I'm thankful to readers who dropped by to read some of the pages in this blog. I'm most grateful to those of you who cared to pen a line or two in the comments. The comments are useful as any small piece of information creates another big area of search and further research in a more defined direction. Nothing goes to waste. The comments are precious especially to this type of research that digs far back into our history.

For now, I have managed to go back into our history. The ancient Malay graves are in Semabok, in an enclosed low perimeter thick brick wall. I haven't been back to see the ancient graves in Semabok since university teaching has just begun for the new academic session 2012/2013. I have vivid memories of the graves there - the gravestones resembled the large Minangkabau ones. Whether the people buried there were from Pagarruyung or descended from their Pagarruyung ascendants is not known. But evidence from a Penang clan may shed some light that these graves could be Minangkabau; they could also be mixed Arab. Could also be Chinese Muslims.

Other questions arise; if there was a marriage of the Chinese Muslim princess to the Sultan of Malacca, where would she be buried? Where would he be buried? So, the graves at Semabok are important to Malacca history. Maybe the anthropologists and archaeologists missed that place as they don't have connection.

But as far as I know from my late father, Datuk Prof Dr Zuraina Abdul Majid is related to my father; therefore she should know. I only met her twice but can only recall the second time I met her. According to my father, she attended my wedding in Penang. But because I didn't know her at the time, I didn't talk to her and took no notice of her. The second time I met her, she was in the panel that interviewed me for my Associate Professor post at USM in Kelantan; I didn't know she was in the panel, so it was a surprise for me and probably for her too. I have not met her after that interview but I met her husband a few times.

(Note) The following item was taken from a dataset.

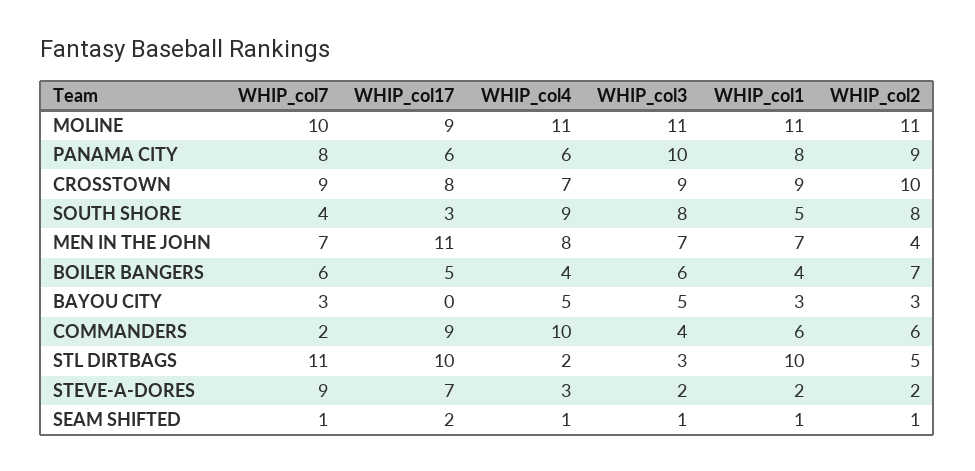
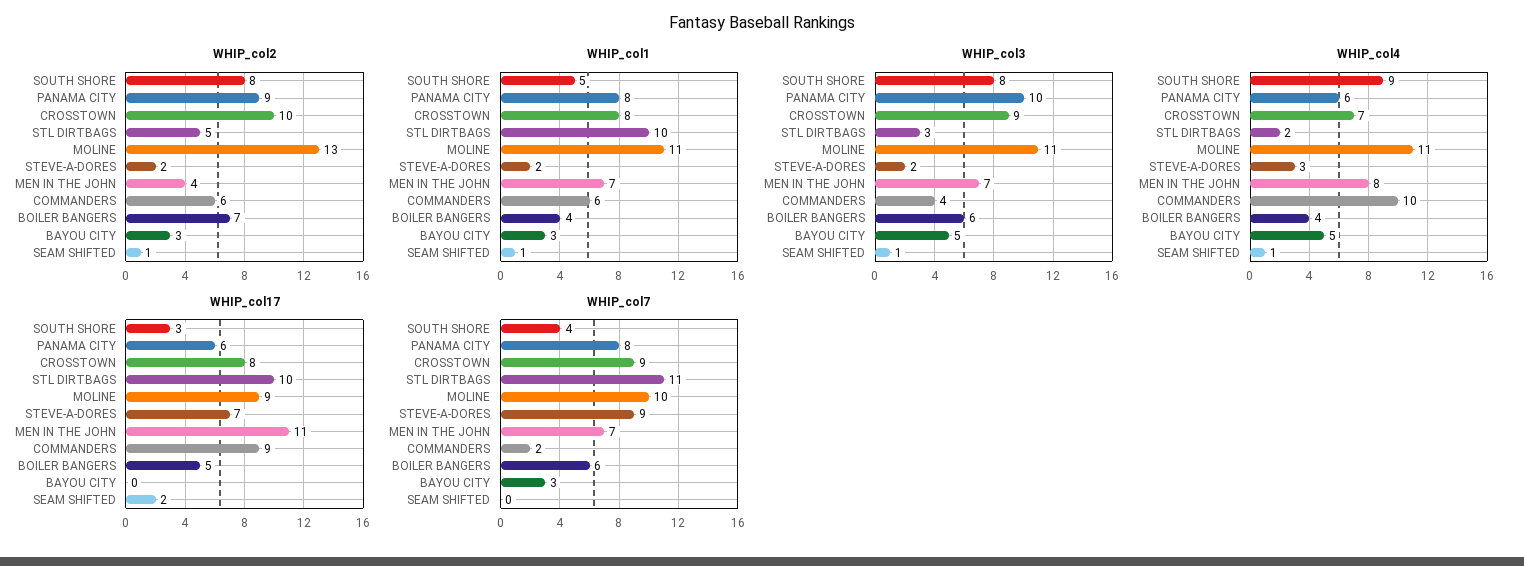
WHIP_col2, MOLINE: 11 -> 13
WHIP_col1, CROSSTOWN: 9 -> 8
WHIP_col7, SEAM SHIFTED: 1 -> 0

A visit to the graves at Semabok should be worth a visit. I don't know the grave digger or graveyard caretaker at all as usually my late father and Imam Haji Yusof went there; they knew who were buried there. I only visited the graves once with my father and he pointed to our family plot (so very ancient).

Another small ancient Muslim burial plot actually lies beneath Masjid Banda Hilir, now renamed to Masjid an-Nur. As far as I know, only babies were buried there and the adults were buried in Semabok.

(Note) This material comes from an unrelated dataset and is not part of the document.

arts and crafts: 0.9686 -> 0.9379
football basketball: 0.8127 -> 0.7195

There are other ancient graves in Malacca, at Kampung Hulu and somewhere near the Malacca High School (if I'm not mistaken).

The last Sultan of Singapore is buried behind Masjid Tengkera? He went to live in Banda Hilir, Malacca first. Did he live in my grandfather's house? Whose house did he live in at Banda Hilir?

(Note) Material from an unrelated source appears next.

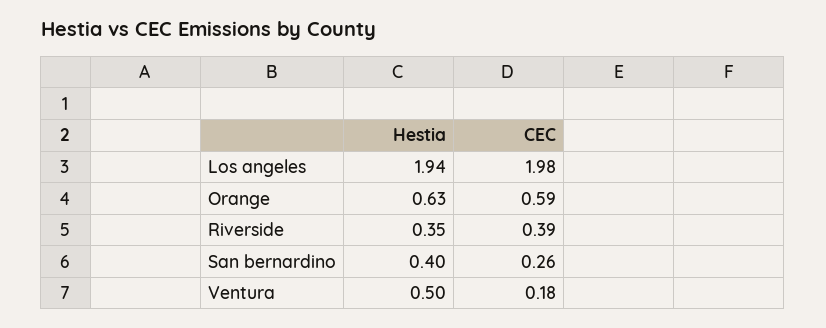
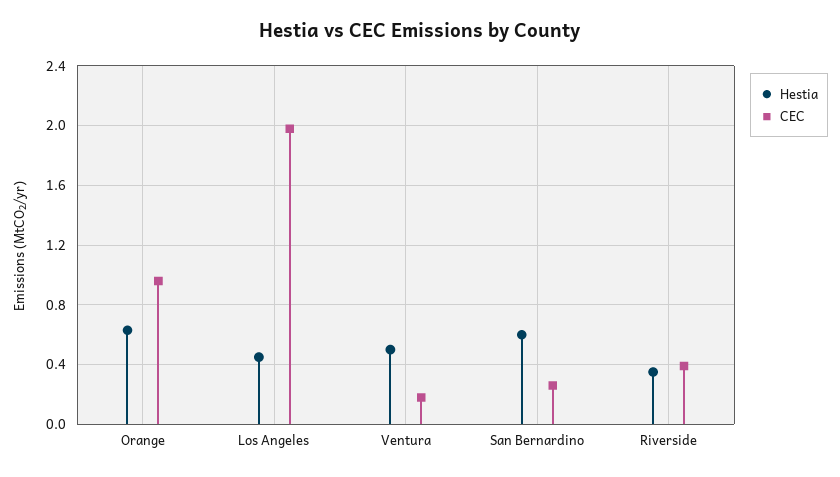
Hestia, Los angeles: 1.94 -> 0.45
CEC, Orange: 0.59 -> 0.95
Hestia, San bernardino: 0.4 -> 0.6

There were no other Malay houses in Banda Hilir at the time except my grandfather's (and his ascendants); the Malays lived farther down the road in Ujong Pasir and Umbai (according to my father and his uncle Coco). Banda Hilir or Banda Ilir is also in Dutch maps. Who was the last Sultan of Singapore? Was he related to the Malacca Sultanate?

Why did Coco and my paternal grandmother tell me that we are related to the Chinese princess? Did she really exist? Did the Malacca sultan marry her? Did they have issue? Nobody has tried to explain how our family is related to the Chinese Ming princess.

My mother said most of the Chinese wooden furniture (black) were used as firewood during the Japanese war, and she had bought modern furniture for our house in Malacca when she married to my father in 1955.

So there are none of the ancient Chinese furniture left today. I had seen some of the Chinese furniture when I was growing up in Malacca; most resembled the dressing tables and cabinets at Penang Museum. The European cupboards are also familiar to me. I haven't searched the thousands of photos my grandfather and my father left behind. A lot of photos are still missing. Both my grandfather and my father were avid photographers. They documented a lot of our history in B/W photos.